Write the entries out exactly. Any images they hold stay out of the copy.

Bounding box prediction data
/---

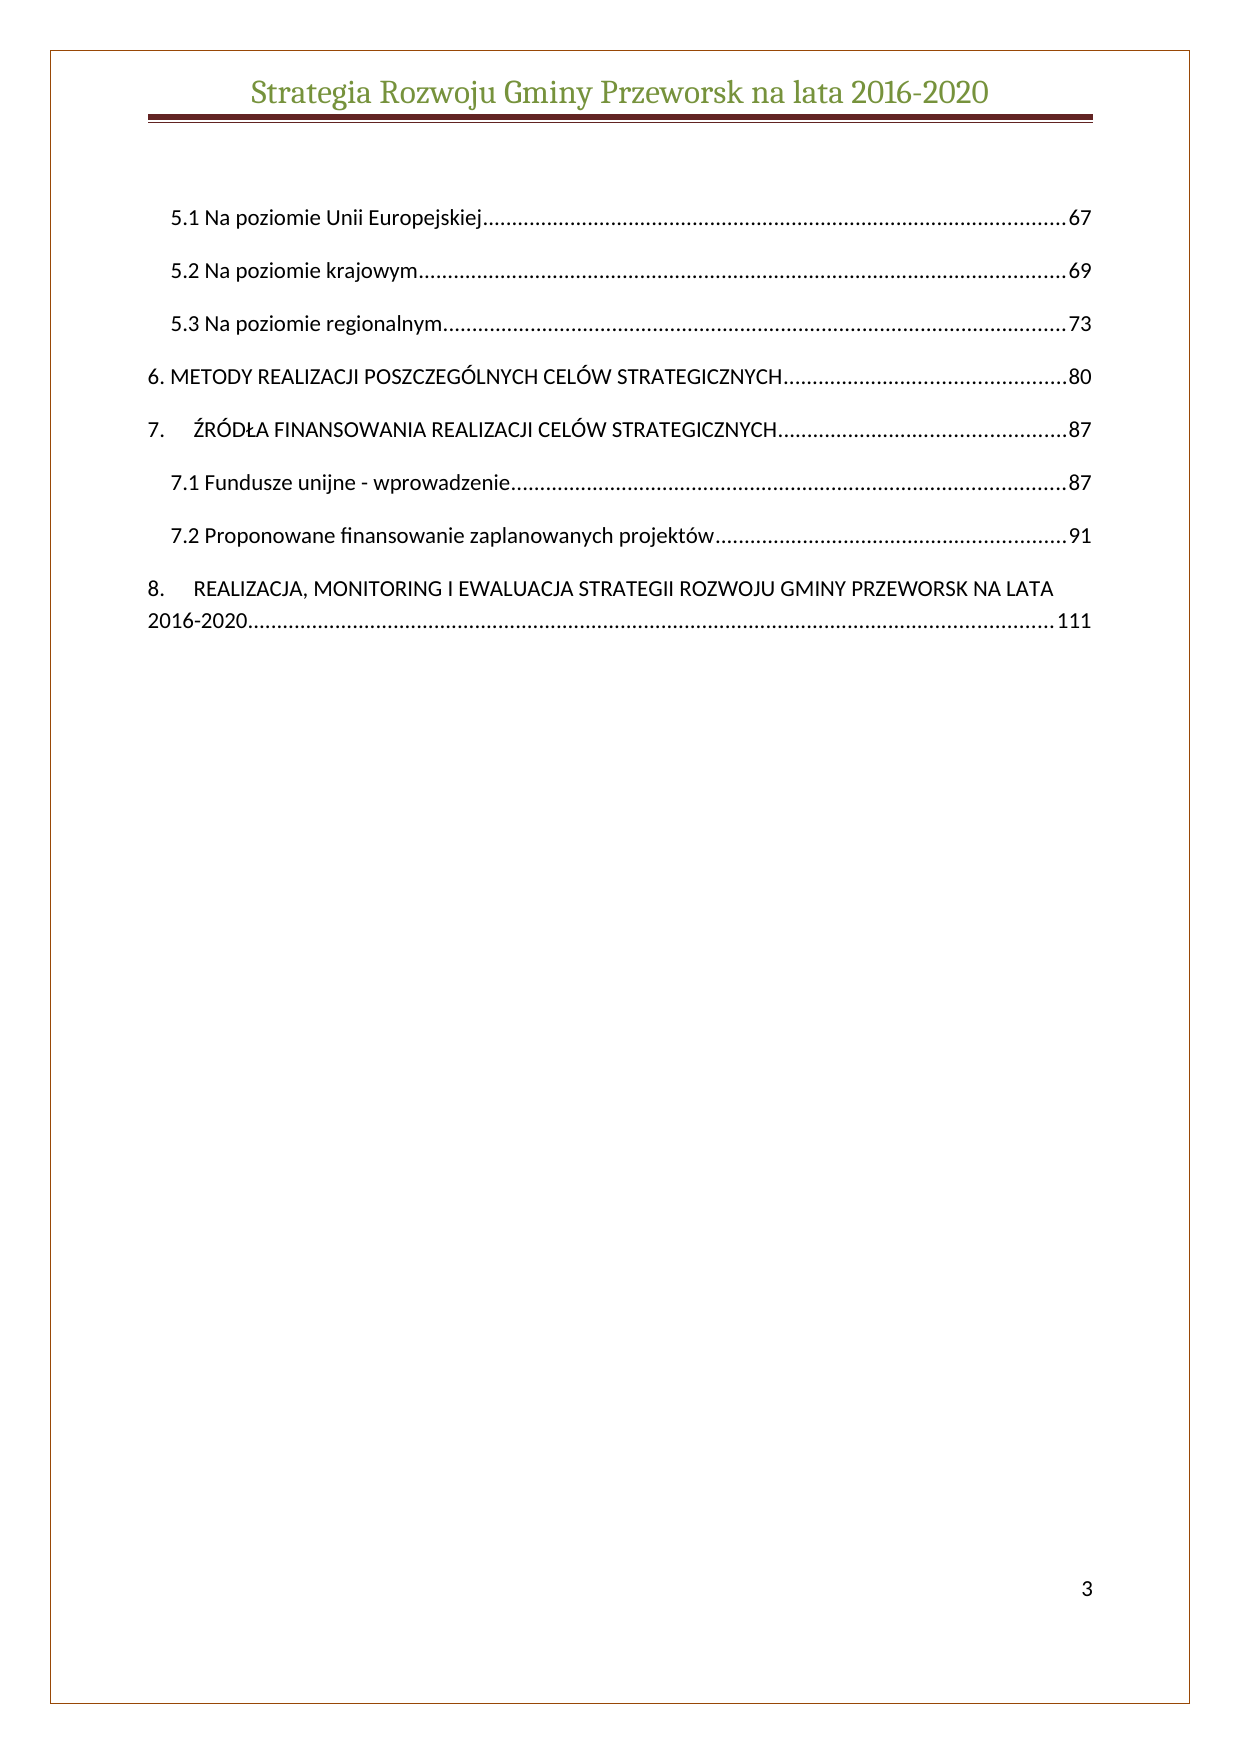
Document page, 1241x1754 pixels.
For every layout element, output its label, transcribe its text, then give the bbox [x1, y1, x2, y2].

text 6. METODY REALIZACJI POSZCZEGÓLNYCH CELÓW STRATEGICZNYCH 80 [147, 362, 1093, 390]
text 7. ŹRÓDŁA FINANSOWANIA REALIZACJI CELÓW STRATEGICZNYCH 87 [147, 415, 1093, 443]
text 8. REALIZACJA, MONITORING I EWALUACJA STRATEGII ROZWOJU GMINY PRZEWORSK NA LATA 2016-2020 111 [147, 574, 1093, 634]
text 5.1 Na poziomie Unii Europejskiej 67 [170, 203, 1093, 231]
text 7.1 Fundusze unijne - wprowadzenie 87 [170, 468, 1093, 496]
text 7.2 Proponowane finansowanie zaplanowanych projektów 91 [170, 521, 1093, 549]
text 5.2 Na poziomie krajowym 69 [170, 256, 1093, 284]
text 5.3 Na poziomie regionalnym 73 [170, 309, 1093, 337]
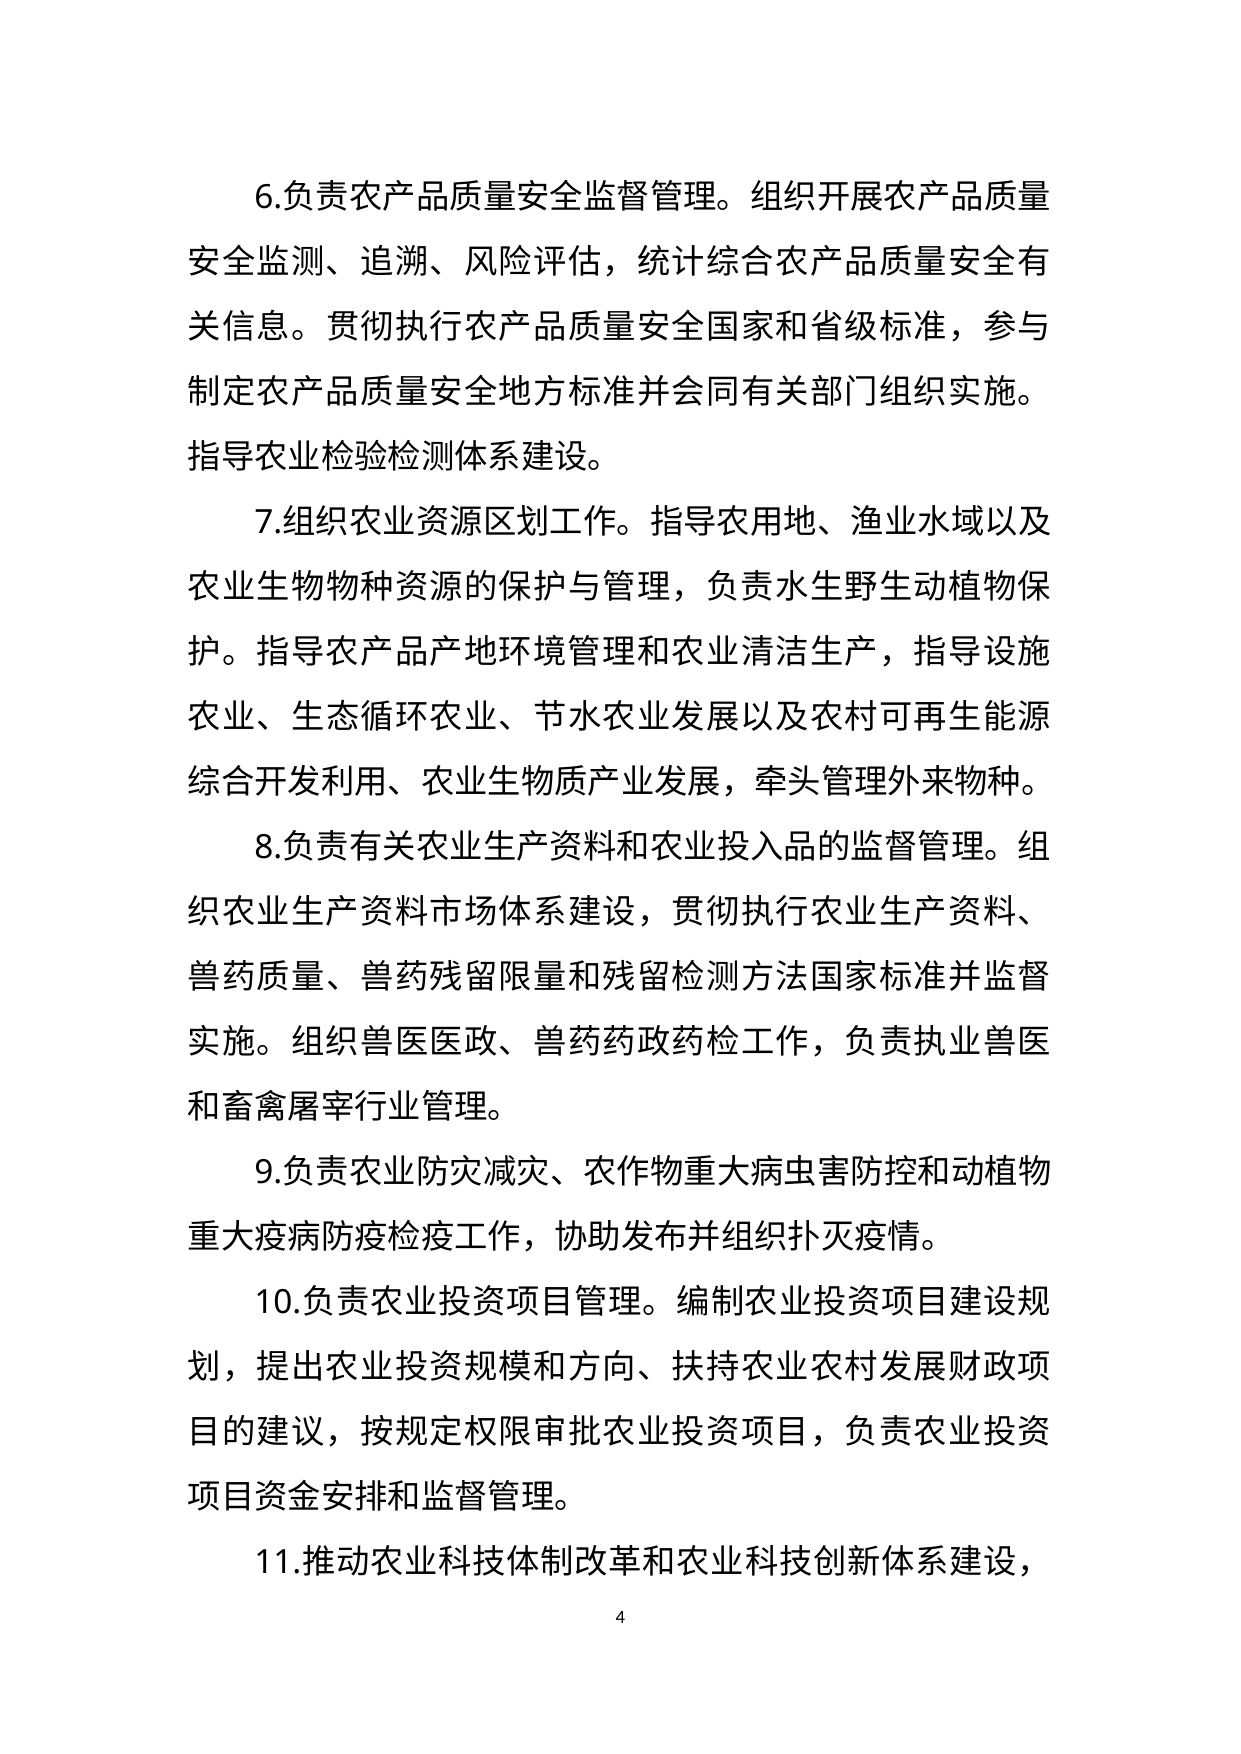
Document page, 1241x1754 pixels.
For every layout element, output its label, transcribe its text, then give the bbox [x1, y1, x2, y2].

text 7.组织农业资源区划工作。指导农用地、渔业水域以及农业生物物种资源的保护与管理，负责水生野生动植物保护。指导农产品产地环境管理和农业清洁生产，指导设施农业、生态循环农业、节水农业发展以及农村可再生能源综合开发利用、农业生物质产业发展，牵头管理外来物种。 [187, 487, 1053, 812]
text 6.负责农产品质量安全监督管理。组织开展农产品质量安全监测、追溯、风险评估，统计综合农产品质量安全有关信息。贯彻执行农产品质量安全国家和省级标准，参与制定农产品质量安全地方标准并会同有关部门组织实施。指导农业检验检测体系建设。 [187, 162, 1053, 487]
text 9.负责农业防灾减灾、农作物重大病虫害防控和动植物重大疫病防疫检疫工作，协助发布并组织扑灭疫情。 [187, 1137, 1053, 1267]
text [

\---

Task output:
Document page, 1241x1754 pixels.
For every layout element, output its label, transcribe its text, then give the bbox [x1, y1, x2, y2].

text 6. METODY REALIZACJI POSZCZEGÓLNYCH CELÓW STRATEGICZNYCH 80 [147, 362, 1093, 390]
text 7. ŹRÓDŁA FINANSOWANIA REALIZACJI CELÓW STRATEGICZNYCH 87 [147, 415, 1093, 443]
text 8. REALIZACJA, MONITORING I EWALUACJA STRATEGII ROZWOJU GMINY PRZEWORSK NA LATA 2016-2020 111 [147, 574, 1093, 634]
text 5.1 Na poziomie Unii Europejskiej 67 [170, 203, 1093, 231]
text 7.1 Fundusze unijne - wprowadzenie 87 [170, 468, 1093, 496]
text 7.2 Proponowane finansowanie zaplanowanych projektów 91 [170, 521, 1093, 549]
text 5.2 Na poziomie krajowym 69 [170, 256, 1093, 284]
text 5.3 Na poziomie regionalnym 73 [170, 309, 1093, 337]
Document page, 1241x1754 pixels.
For every layout element, output its label, transcribe its text, then give the bbox [x1, y1, x2, y2].

text 7.组织农业资源区划工作。指导农用地、渔业水域以及农业生物物种资源的保护与管理，负责水生野生动植物保护。指导农产品产地环境管理和农业清洁生产，指导设施农业、生态循环农业、节水农业发展以及农村可再生能源综合开发利用、农业生物质产业发展，牵头管理外来物种。 [187, 487, 1053, 812]
text 6.负责农产品质量安全监督管理。组织开展农产品质量安全监测、追溯、风险评估，统计综合农产品质量安全有关信息。贯彻执行农产品质量安全国家和省级标准，参与制定农产品质量安全地方标准并会同有关部门组织实施。指导农业检验检测体系建设。 [187, 162, 1053, 487]
text 9.负责农业防灾减灾、农作物重大病虫害防控和动植物重大疫病防疫检疫工作，协助发布并组织扑灭疫情。 [187, 1137, 1053, 1267]
text [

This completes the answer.